"Why, if he likes the sheep best, he will like me best when I act as the sheep do."
"That's your mistake. He will not like you half as well."
"Why not?"
"For the same reason that nobody else likes you so well—because you don't act like yourself. Take my advice, now. Be yourself. Don't try to be anybody else. Depend upon it, if you ever come across a person that likes you, he will like you as a goat, and not as a sheep. A sheep you could never be, though you should practice all your life-time. Be a goat, then—be a goat, and nothing else."

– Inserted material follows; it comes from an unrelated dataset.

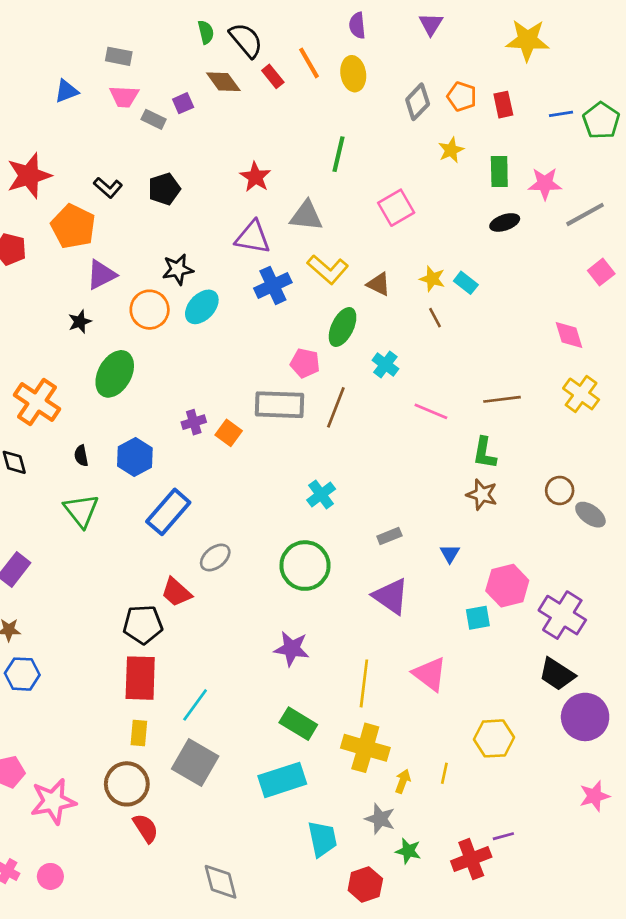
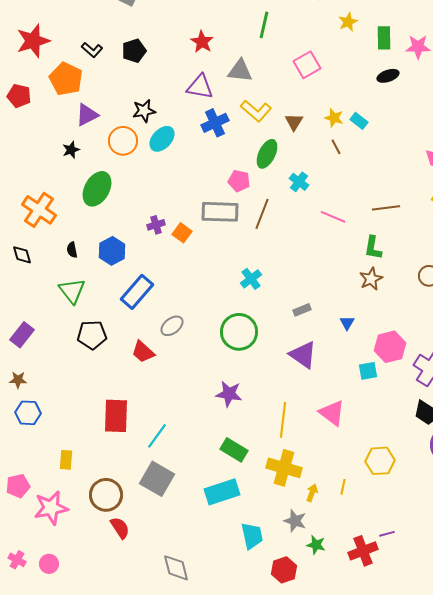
brown triangle: (379, 284) -> (294, 122), turned 36
brown star: (482, 495) -> (371, 279), turned 30
black pentagon: (143, 624) -> (92, 335), moved
yellow rectangle: (139, 733) -> (66, 460), moved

This advice, I believe, proved of some service to the juvenile goat; and by the way, reader, perhaps it may be worth something to you.
XV.
ON BARKING DOGS.
It is an old saying—and there is a good deal of truth in it—that "barking dogs never bite." I say there is a good deal of truth in it. It is not strictly true. Scarcely any proverb will bear picking to pieces, and analyzing, as a botanist would pick to pieces and analyze a rose or a tulip. Almost all dogs bark a little, now and then. Still I believe those dogs bark the most that bite the least, and the dogs that make a practice of biting the hardest and the oftenest, make very little noise about it.
Have you never been passing by a house, and seen a little pocket edition of a cur run out of the front door yard, to meet you, with ever so much bravery and heroism, as if he intended to eat you at two or three mouthfuls? What a barking he set up. The meaning of his bow, wow, wow, every time he repeated the words, was, "I'll bite you! I'll bite you!" But the very moment you turned round and faced him, he ran back into the yard, as if forty tigers were after him. You see he was all bark, and no bite.